# hi dfw



## garydogwood (Dec 28, 2009)

hello. i found this forum recently when my interest in setting up a planted tank grew. i have had aquariums (freshwater) since around 1993. i dabbled in plants once but didn't know what i was doing. I am now trying to learn as much as i can; 

i have a 29gal that i plan to use as my planted tank. it is set up and has been running for a couple days. i currently have 40lbs of eco complete along with a few pieces of driftwood and rock. i will use 110 watts power compact flourescent lights (6700K). I have a 10 lb C02 tank and have ordered a regulator and other necessary supplys from Green Leaf Aquarium. 

i have a aquaclear 50 filter on there now; i a second AQ50 on my 120 gallon fully stocked tank and wll use these sponges once i get the fish so it will be seeded nicely. I plan to used small tetras (probably either cardinals or similarly sized tetra. i also love loaches so would like some of those as well if they are compatible with a planted tank (especially with a well planted bottom).

I hope to start putting plants in there soon. I am not using any lights now since so plants. Once i do put the plants in there, i will then put the lights on a timer and connect the C02. 

I would like to join this club and attend meetings to learn more about planted tanks and plant care. I will be checking this forum for upcoming meetings.
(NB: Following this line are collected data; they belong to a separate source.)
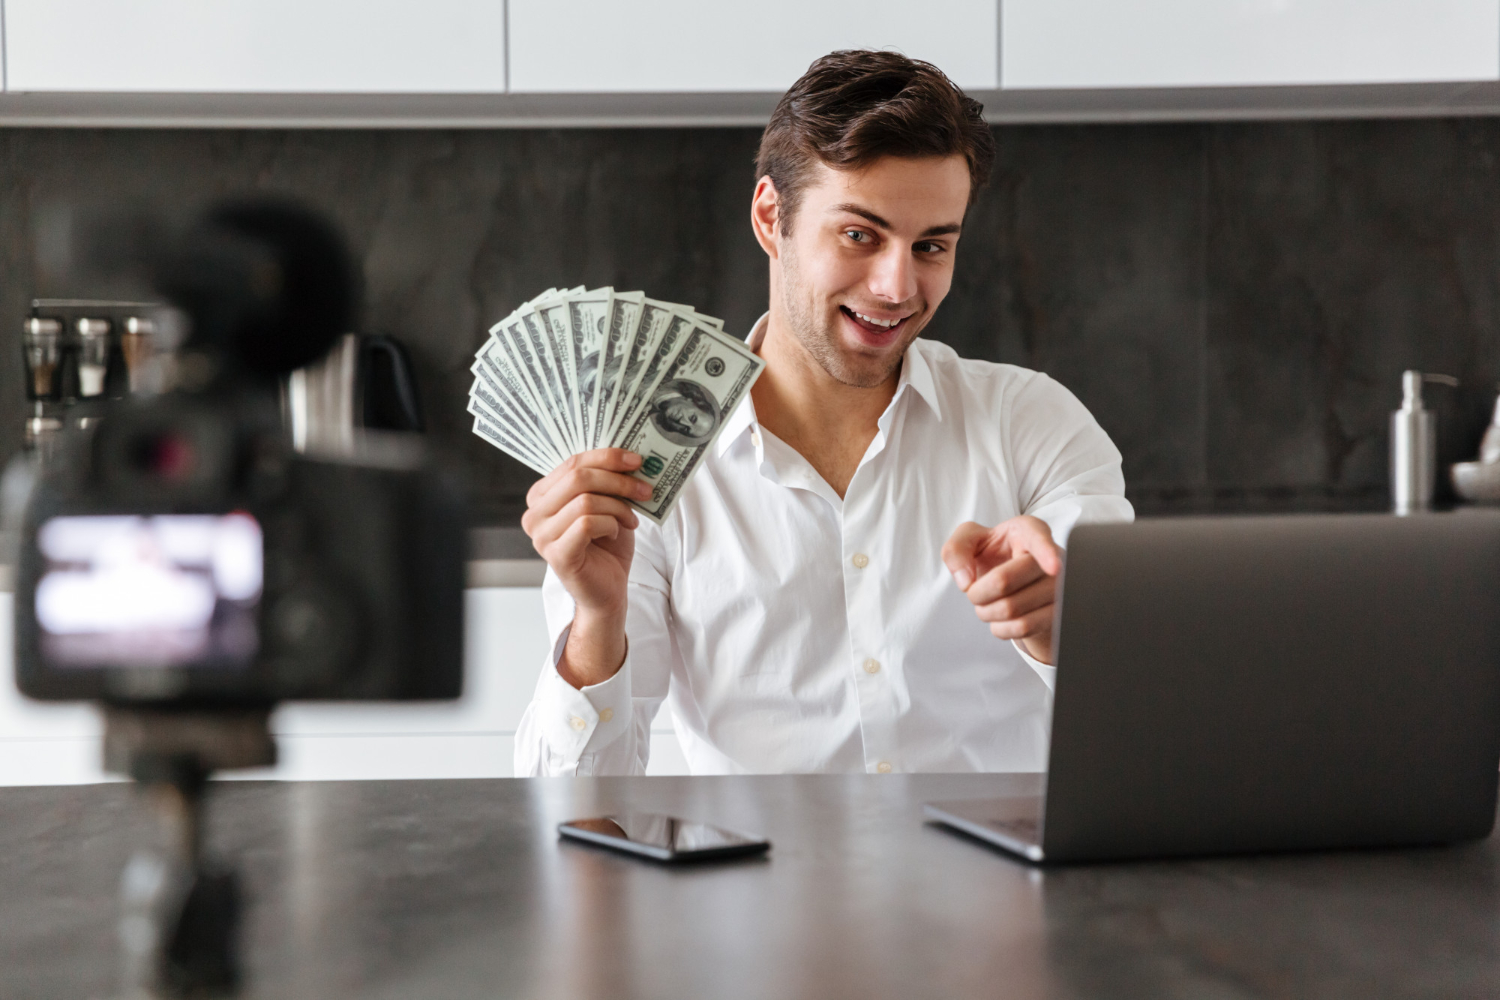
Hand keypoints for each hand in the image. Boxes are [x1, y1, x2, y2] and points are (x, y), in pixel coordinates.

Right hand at [521, 449, 652, 686]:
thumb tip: (630, 455)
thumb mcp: (607, 505)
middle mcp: (534, 514)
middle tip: (644, 488)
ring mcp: (541, 536)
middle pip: (577, 477)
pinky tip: (617, 533)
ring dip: (617, 506)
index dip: (606, 456)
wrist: (609, 590)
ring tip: (631, 518)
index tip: (636, 459)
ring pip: (585, 500)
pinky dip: (610, 525)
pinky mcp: (556, 555)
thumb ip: (607, 481)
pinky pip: (587, 524)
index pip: (572, 462)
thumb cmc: (606, 546)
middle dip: (617, 479)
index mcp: (542, 496)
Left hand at [942, 516, 1063, 664]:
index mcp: (1028, 531)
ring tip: (987, 604)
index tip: (1053, 568)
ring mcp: (1059, 588)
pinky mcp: (1057, 615)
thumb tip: (966, 582)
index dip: (1046, 554)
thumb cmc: (993, 553)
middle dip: (977, 593)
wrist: (1013, 580)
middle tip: (975, 592)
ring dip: (987, 612)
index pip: (1038, 540)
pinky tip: (1001, 619)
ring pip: (1012, 609)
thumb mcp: (969, 540)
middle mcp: (1052, 557)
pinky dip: (1001, 628)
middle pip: (1003, 581)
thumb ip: (956, 549)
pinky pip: (1024, 628)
I live in east plano and looking forward to having the knowledge to create and maintain a healthy planted tank. also looking forward to meeting other local fish / plant keepers.

gw


----------



## Vivarium Concepts (Sep 6, 2006)

*Hi Gary,
welcome to the group!
Cindy*


----------



## brighty K (Oct 1, 2008)

Sounds like a good start.

Welcome!


----------



## CrownMan (Sep 12, 2005)

Welcome and definitely try to get to attend a club meeting. A lot of plants and great information are exchanged at our meetings. Also, quite a few club members live in your part of the Metroplex.


----------



## niko (Jan 28, 2004)

Gary,

Wellcome!

And thank you for pushing up the question about our meeting.

There will be more than enough plants there. I personally have about 3 lbs of Java Moss to be given away as we speak.

--Nikolay


----------